Now, various filters remove allergens and pollutants, but the best option is a true HEPA (High-Efficiency Particulate Air) filter. They are not ozone-based, and they are easy to maintain. Furthermore, they are highly effective at capturing 99.95 per cent of particles as small as 0.1 microns, such as various allergens, bacteria, certain viruses, pollen and mould spores. Keep in mind that there are multiple grades of HEPA filters; the higher the quality, the better the filter. Also, try to go for air purifiers that use HEPA filters made of polypropylene or PTFE membranes instead of fibreglass.

Non-Ozone Based Air Filters

Avoid ozone-based air filters that use ionisers. Ionisers work by sending out a stream of charged ions to attract dust and allergens. While reasonably popular, it is essential to know that ionisers can produce ozone at the ground level. This ozone can irritate your lungs. Furthermore, they are bad for the environment as well.

Activated Carbon Filters

Activated carbon filters remove the pollutants and elements that cause odour. Usually, such pollutants make people sick and can cause severe diseases. People living in or near industrial areas should ideally get an air purifier that uses HEPA filters and Activated Carbon Filters.

Photocatalytic Oxidation (PCO) filter

PCO filters use a titanium oxide coated metal plate that works with UV light to oxidise and break down chemicals during the filtration process. Again, this is a great feature to have especially if you live in a very polluted area, especially by car exhaust fumes.

Air Change Rate of an Air Purifier

The ACH (or the air change per hour rate) of an air purifier measures how many times the purifier filters the entire room’s air in an hour. Although there is no standard unit that says a specific ACH score is suitable for a given situation, and ACH score of 6 or higher is usually better. An ACH score of 6 usually means that the air in a room is replaced every 10 minutes, which lowers the risk of airborne disease spreading through the air.

CADR or POLAR Ratings

CADR or Clean Air Delivery Rate measures how much of the purified air is delivered by an air purifier at its maximum speed setting. It is used for both the amount of airflow and particle removal efficiency. CADR tests are conducted in small chambers with a ceiling fan and one sensor, which some manufacturers believe is not the ideal way to test as it does not replicate a real-life scenario.

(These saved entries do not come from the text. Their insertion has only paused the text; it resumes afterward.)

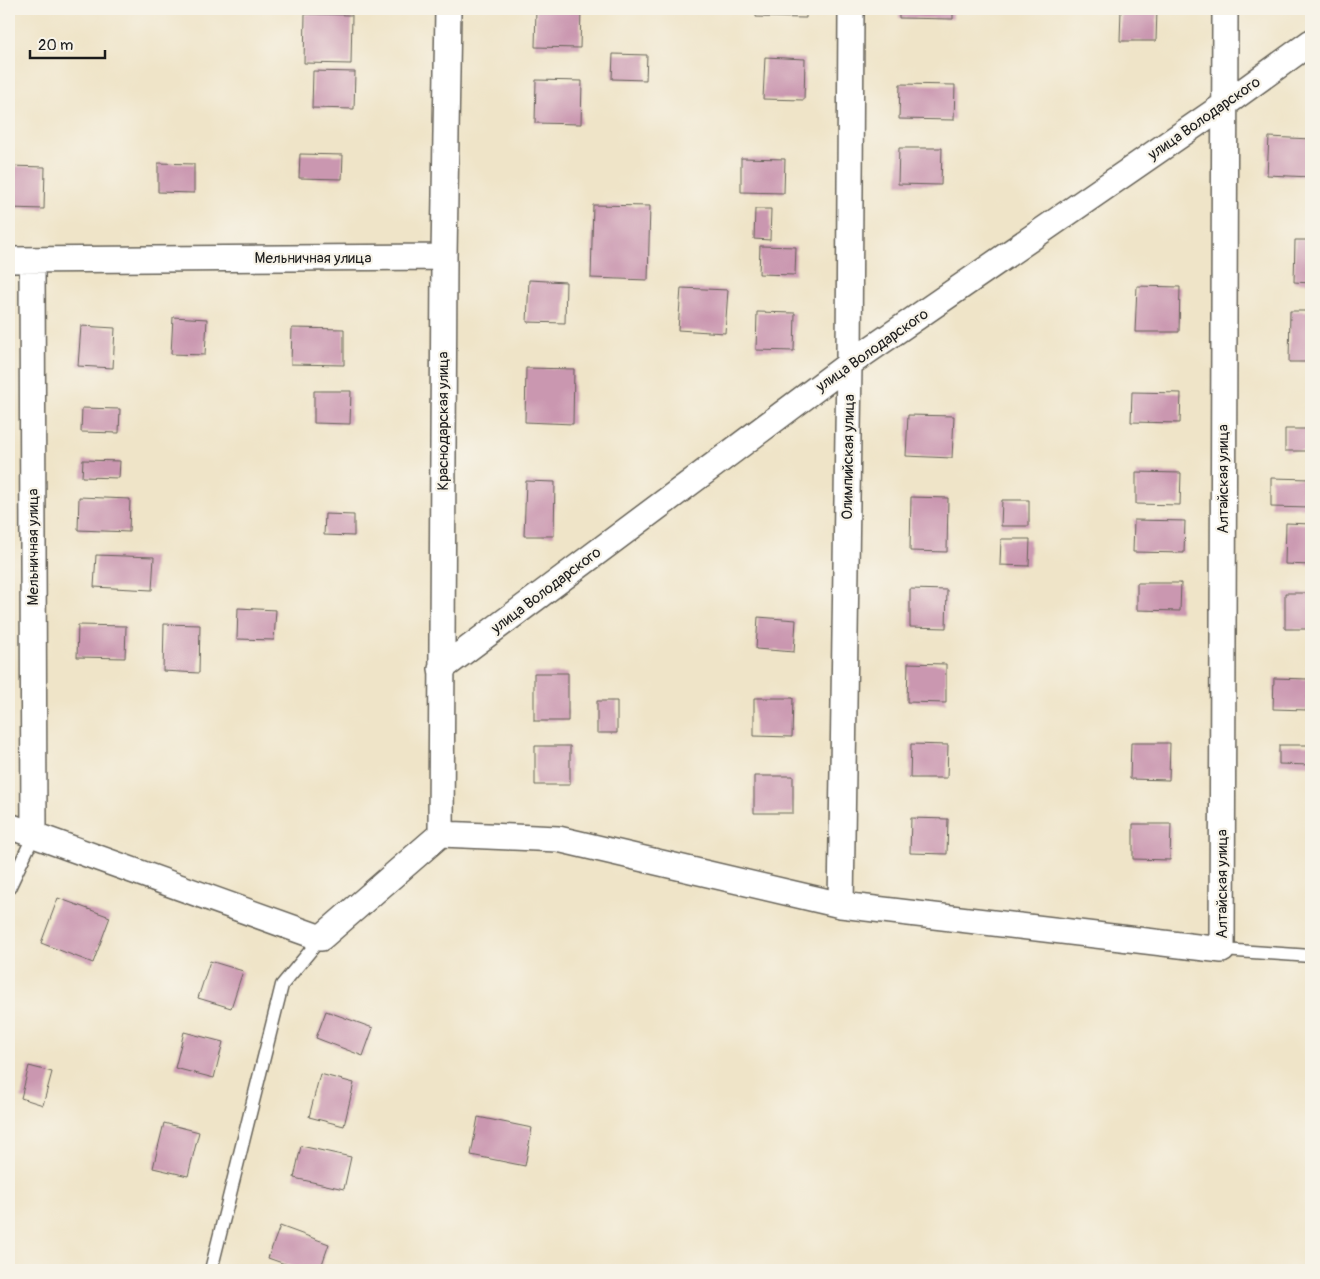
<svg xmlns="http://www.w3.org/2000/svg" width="1320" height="1279" viewBox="0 0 1320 1279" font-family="Pangolin,sans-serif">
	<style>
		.building { fill: #ca97b0 }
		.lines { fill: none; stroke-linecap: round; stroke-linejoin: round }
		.service-casing { stroke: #666258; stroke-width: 15 }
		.minor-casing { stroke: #666258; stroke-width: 28 }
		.service { stroke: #fff; stroke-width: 12 }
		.minor { stroke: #fff; stroke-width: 25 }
		.labels { text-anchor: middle; stroke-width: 4.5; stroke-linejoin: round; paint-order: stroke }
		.street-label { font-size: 15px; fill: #1c1c1c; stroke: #f7f3e8 }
	</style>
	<rect width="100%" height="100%" fill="#f7f3e8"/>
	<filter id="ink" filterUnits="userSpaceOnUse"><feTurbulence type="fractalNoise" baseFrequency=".02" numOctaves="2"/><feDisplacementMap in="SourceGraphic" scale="10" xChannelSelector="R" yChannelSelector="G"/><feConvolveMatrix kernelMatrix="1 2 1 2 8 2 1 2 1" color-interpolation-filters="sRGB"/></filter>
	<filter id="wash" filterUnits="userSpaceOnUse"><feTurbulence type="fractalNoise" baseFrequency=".0096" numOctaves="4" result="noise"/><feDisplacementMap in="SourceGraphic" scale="20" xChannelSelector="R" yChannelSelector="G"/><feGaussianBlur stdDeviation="1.12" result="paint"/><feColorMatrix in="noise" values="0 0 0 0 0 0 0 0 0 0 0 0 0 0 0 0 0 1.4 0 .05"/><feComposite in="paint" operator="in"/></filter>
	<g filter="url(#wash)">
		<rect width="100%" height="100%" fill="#efe4c8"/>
		<g id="blocks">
			<path class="building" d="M536,9h45l-1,39 -45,-1z
				M756,9h50v9l-50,-1z
				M899,9h54v10l-54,-1z
				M1121,9h36l-1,32h-36z
				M305,14l47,1 -1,49 -47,-1z
				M613,54l34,1 -1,25 -34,-1z
				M765,57l40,2 -1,41 -41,-1z
				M313,71l42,1 -1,37 -42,-1z
				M536,80l46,1 -1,43 -46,-1z
				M900,84l55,1 -1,35 -55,-1z
				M1269,137l42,2v38l-44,-2z
				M899,148h43l-1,37 -43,-1z
				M300,154l43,1 -1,24 -43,-1z
				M741,158l44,1 -1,34 -43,-1z
				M158,163l36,1v29l-36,-1z
				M9,166l36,1 -1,42 -35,-1z
				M593,205l57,1 -2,74 -57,-2z
				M755,209h16l-1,31 -16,-1z
				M1295,240h16v43l-17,-1z
				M760,246l36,1 -1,28 -36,-1z
				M529,280l37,2 -1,41 -38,-1z
				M1137,286l43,1 -1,45h-44z
				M681,288l47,2 -3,43 -47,-3z
				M1290,311h21v51h-22z
				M757,312l38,1 -1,38 -38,-1z
				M173,317l34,2 -2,36 -34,-1z
				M81,326l34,2 -2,40 -35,-2z
				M292,328l52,1v36l-53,-1z
				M526,368l48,1 -1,55 -48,-2z
				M314,391h37l-1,33 -36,-1z
				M1132,392l49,1 -1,30 -49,-1z
				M82,408l38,1 -1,24 -38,-1z
				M908,415l46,1 -2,42 -46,-2z
				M1285,429h26v22h-26z
				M83,460l37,1 -1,17 -37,-1z
				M1136,472l45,1 -1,32 -44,-1z
				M1271,478l40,1 -1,29 -39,-1z
				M526,481l29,1 -1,54h-30z
				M79,497l51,2 -1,33 -51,-2z
				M911,497l37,1 -1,54 -37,-1z
				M1002,500h27v26h-28z
				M325,514l29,1v21l-30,-1z
				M1134,520l51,1 -1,32 -51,-1z
				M1286,523l25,1v41l-26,-1z
				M1001,539h29l-1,27 -29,-1z
				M96,555l58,2 -2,33 -58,-3z
				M1137,583h44l-1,28 -43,-1z
				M910,589l37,1 -1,38 -36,-1z
				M1285,593h26v36h-26z
				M238,608l38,2 -2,30 -37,-1z
				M758,617l38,3 -2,32 -38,-3z
				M164,624l36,1 -1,48 -36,-2z
				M78,625l48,1 -1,32 -48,-1z
				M908,663l38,1v39l-39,-1z
				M534,673h34v48h-34z
				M1274,678l34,1 -1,31 -34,-1z
				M754,698h39l-1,39 -38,-1z
				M597,701h20v32h-20z
				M1131,743h39l-1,37 -39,-1z
				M911,744l37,1 -1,33h-37z
				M1279,745h32v20l-32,-1z
				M535,746h35v39h-35z
				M754,776h39v37h-39z
				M911,818l37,1 -1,35 -37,-1z
				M1133,824h38l-1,36 -37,-1z
				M58,898l52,19 -17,46 -52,-20z
				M210,961l33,10 -12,37 -33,-10z
				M326,1011l47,17 -10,28 -47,-18z
				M184,1032l39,10 -9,36 -39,-10z
				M29,1066l23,6 -9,33 -22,-7z
				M320,1074l34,9 -10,43 -35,-9z
				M478,1117l54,11 -7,38 -54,-11z
				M164,1123l35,9 -11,44 -35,-8z
				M301,1146l50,11 -7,32 -50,-11z
				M280,1226l49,18 -9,26h-18l-34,-12z"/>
		</g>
	</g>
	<g filter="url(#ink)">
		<use href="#blocks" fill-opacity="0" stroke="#666258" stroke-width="1"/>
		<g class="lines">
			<g class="service-casing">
				<path id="service" d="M9,888l25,-53
					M1222,950l89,6
					M211,1270l71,-285 39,-47"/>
			</g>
			<g class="minor-casing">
				<path id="minor" d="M9,260l435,-3
					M32,260l2,575
					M441,669l408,-305 375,-259 87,-63
					M9,826l312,112 120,-104 117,5 283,66 381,45 3,-941
					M441,834l3,-577 4,-248
					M841,905l8,-541 2,-355"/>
			</g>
			<use href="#service" class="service"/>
			<use href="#minor" class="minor"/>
		</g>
	</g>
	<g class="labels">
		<g class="street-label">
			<text transform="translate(1204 118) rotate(-35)" y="5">улица Володарского</text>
			<text x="313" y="263">Мельничная улица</text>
			<text transform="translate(872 350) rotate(-35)" y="5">улица Володарского</text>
			<text transform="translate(443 421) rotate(-90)" y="5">Краснодарская улица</text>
			<text transform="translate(848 457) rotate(-89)" y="5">Олимпийская улица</text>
			<text transform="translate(1223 479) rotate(-90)" y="5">Алтайская улица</text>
			<text transform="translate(33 547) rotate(-90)" y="5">Мельничная улица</text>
			<text transform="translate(546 590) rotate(-37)" y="5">улица Володарского</text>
			<text transform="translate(1222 884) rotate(-90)" y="5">Алтайская улица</text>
		</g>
	</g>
	<rect width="1320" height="1279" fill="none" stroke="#f7f3e8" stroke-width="30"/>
	<path d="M30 50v8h75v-8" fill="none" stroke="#1c1c1c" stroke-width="2.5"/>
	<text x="38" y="50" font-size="15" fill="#1c1c1c" stroke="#f7f3e8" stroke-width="4" paint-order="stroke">20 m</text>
</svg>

Dyson, for example, uses a much larger room, no fans, and multiple sensors spread across their test room for more comprehensive results. They have named their methodology the POLAR or Point Loading Auto Response test. Ideally, it would help if you were looking at a score that is higher than 100 CADR for dust.

Finally, it would help if you also considered how frequently one needs the various filters of the air purifier and whether some of these filters can be recycled or not. Ideally, it would help if you were changing your filters every 12-18 months of daily usage. Also, factor in the filter sets’ price as they can be a little expensive, depending on their sophistication and efficiency.